We included 135 patients with extensive burns, including 97 survivors and 38 non-survivors. After adjusting for confounders, only the LPR on day 1, NLPR on days 3 and 7 were significantly associated with survival (OR= 1.237, 1.097, 1.104; 95 % CI: 1.055-1.451, 1.002-1.202, 1.005-1.212; respectively) in the analysis of multivariate logistic regression. The optimum cutoff values of the LPR on day 1 and NLPR on day 3 were 6.37 and 8.06, and the area under the curves (AUC) were 0.695 and 0.794, respectively. The AUC of NLPR on day 7 had the highest value, 0.814, and the optimum cut-off value was 3.84. The efficacy of LPR on day 1, NLPR on days 3 and 7 combined with the burn prognostic score index in predicting the prognosis of patients was higher than that of the burn index alone, and the three composite inflammatory indexes combined with PBI had the highest efficacy in predicting the prognosis (AUC = 0.994). Kaplan-Meier survival analysis showed poor prognosis in patients with higher LPR on day 1 and higher NLPR on days 3 and 7 (log-rank χ =9.623,31.564, 20.771, respectively; P < 0.01).
LPR on day 1 and NLPR on days 3 and 7 after admission are reliable predictors of prognosis in patients with severe extensive burns. The combination of the burn prognostic score index, LPR on day 1, and NLPR on days 3 and 7 was superior to the burn indexes alone in predicting a patient's prognosis.
探讨各种全血细胞(CBC)衍生炎症指标对大面积烧伤患者住院死亡率的预测价值。
计算了 135 例大面积烧伤患者入院后第 1、3、7 天的全身炎症指标,包括淋巴细胞-血小板比率(LPR)、中性粒细胞-淋巴细胞比率(NLR)、中性粒细胞-单核细胞比率(NMR)、单核细胞-淋巴细胞比率(MLR)、中性粒细胞-淋巴细胞-血小板比率(NLPR)、系统炎症指数(SII)和系统炎症反应指数(SIRI)。

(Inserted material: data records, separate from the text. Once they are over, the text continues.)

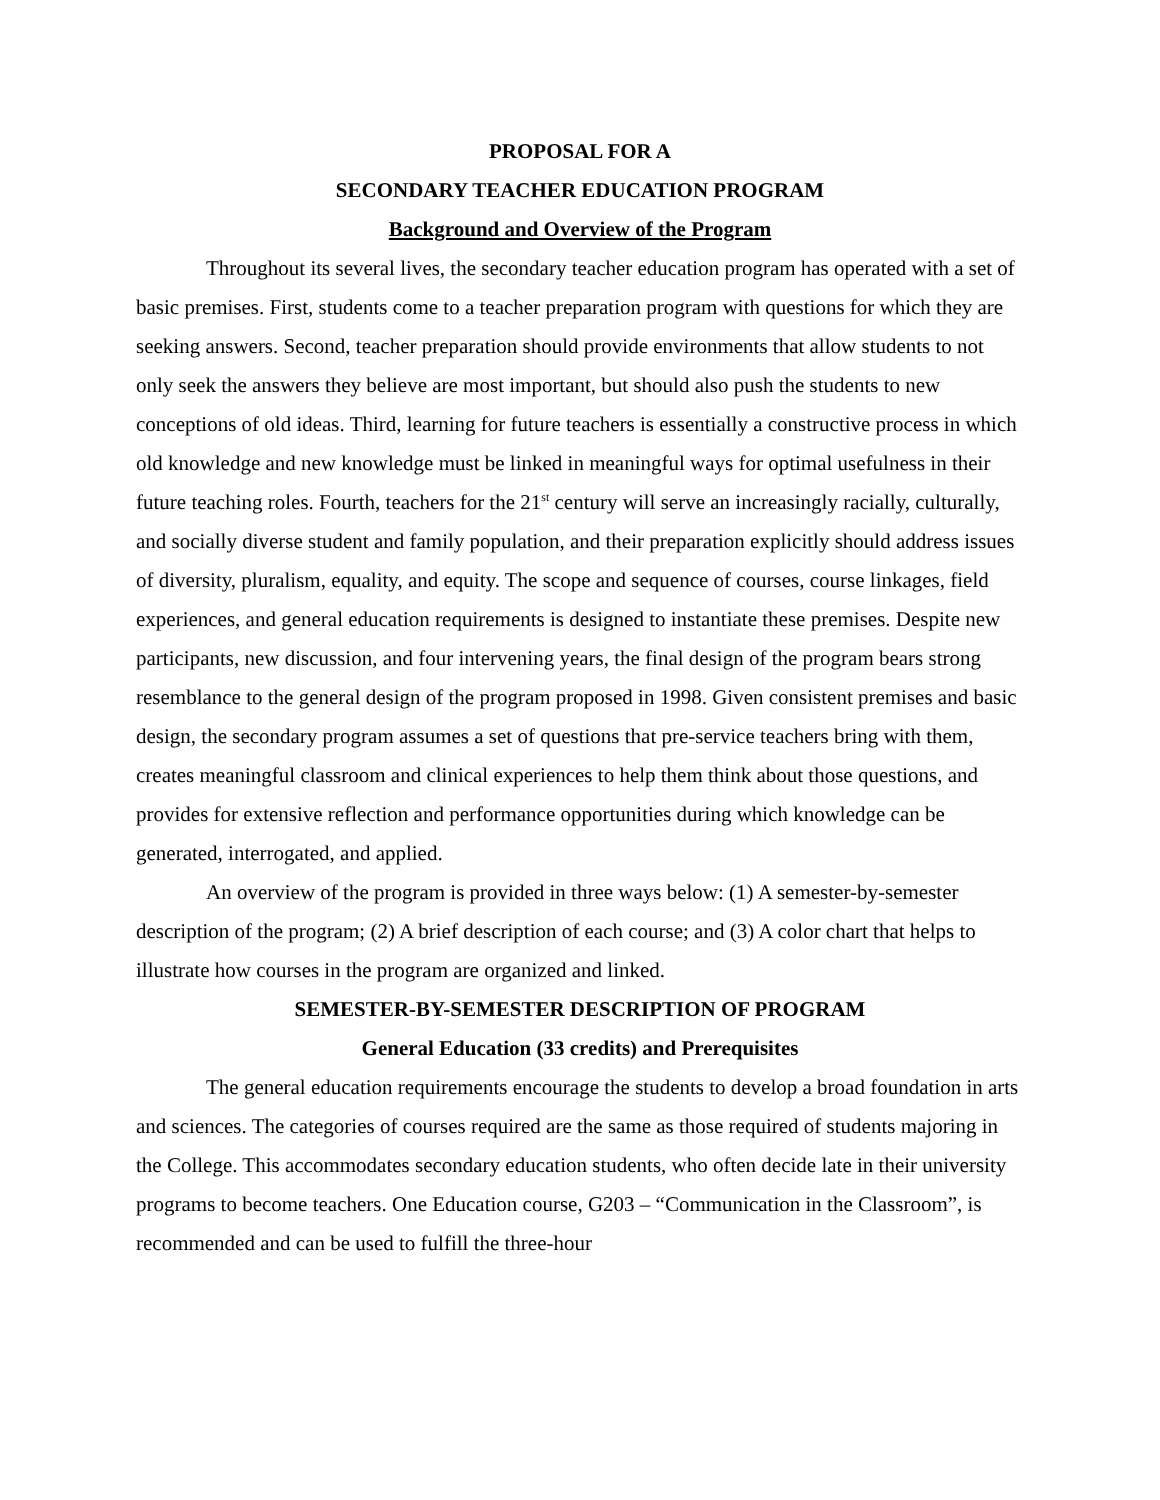PROPOSAL FOR A
SECONDARY TEACHER EDUCATION PROGRAM
Background and Overview of the Program
Throughout its several lives, the secondary teacher education program has operated with a set of basic premises. First, students come to a teacher preparation program with questions for which they are seeking answers. Second, teacher preparation should provide environments that allow students to not only seek the answers they believe are most important, but should also push the students to new conceptions of old ideas. Third, learning for future teachers is essentially a constructive process in which old knowledge and new knowledge must be linked in meaningful ways for optimal usefulness in their future teaching roles. Fourth, teachers for the 21<sup>st</sup> century will serve an increasingly racially, culturally, and socially diverse student and family population, and their preparation explicitly should address issues of diversity, pluralism, equality, and equity. The scope and sequence of courses, course linkages, field experiences, and general education requirements is designed to instantiate these premises. Despite new participants, new discussion, and four intervening years, the final design of the program bears strong resemblance to the general design of the program proposed in 1998. Given consistent premises and basic design, the secondary program assumes a set of questions that pre-service teachers bring with them, creates meaningful classroom and clinical experiences to help them think about those questions, and provides for extensive reflection and performance opportunities during which knowledge can be generated, interrogated, and applied.
An overview of the program is provided in three ways below: (1) A semester-by-semester description of the program; (2) A brief description of each course; and (3) A color chart that helps to illustrate how courses in the program are organized and linked.
SEMESTER-BY-SEMESTER DESCRIPTION OF PROGRAM
General Education (33 credits) and Prerequisites
The general education requirements encourage the students to develop a broad foundation in arts and sciences. The categories of courses required are the same as those required of students majoring in the College. This accommodates secondary education students, who often decide late in their university programs to become teachers. One Education course, G203 – “Communication in the Classroom”, is recommended and can be used to fulfill the three-hour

我们纳入了 135 例大面积烧伤患者,其中 97 例存活,38 例死亡。调整混杂因素后,仅入院第 1 天的 LPR、第 3、7 天的 NLPR 与生存显著相关(OR=1.237、1.097、1.104;95%CI:1.055-1.451、1.002-1.202、1.005-1.212)。多变量逻辑回归分析的最优截断值为入院第 1 天的 LPR 为 6.37,第 3 天的 NLPR 为 8.06,曲线下面积(AUC)分别为 0.695 和 0.794。第 7 天的 NLPR 的 AUC 值最高,为 0.814,最佳截断值为 3.84。入院第 1 天的 LPR、第 3、7 天的 NLPR 与烧伤预后评分指数联合预测患者预后的效果优于单独使用烧伤指数,三者联合 PBI 预测预后的效果最高(AUC=0.994)。Kaplan-Meier 生存分析显示,入院第 1 天 LPR 较高和第 3、7 天 NLPR 较高的患者预后较差(log-rank χ 2 值分别为 9.623、31.564、20.771,P 值均<0.01)。
入院后第 1、3、7 天的 LPR 和 NLPR 是严重大面积烧伤患者预后的可靠预测指标。烧伤预后评分指数、入院第 1 天的 LPR 和第 3、7 天的 NLPR 联合预测患者预后的效果优于单独使用烧伤指数。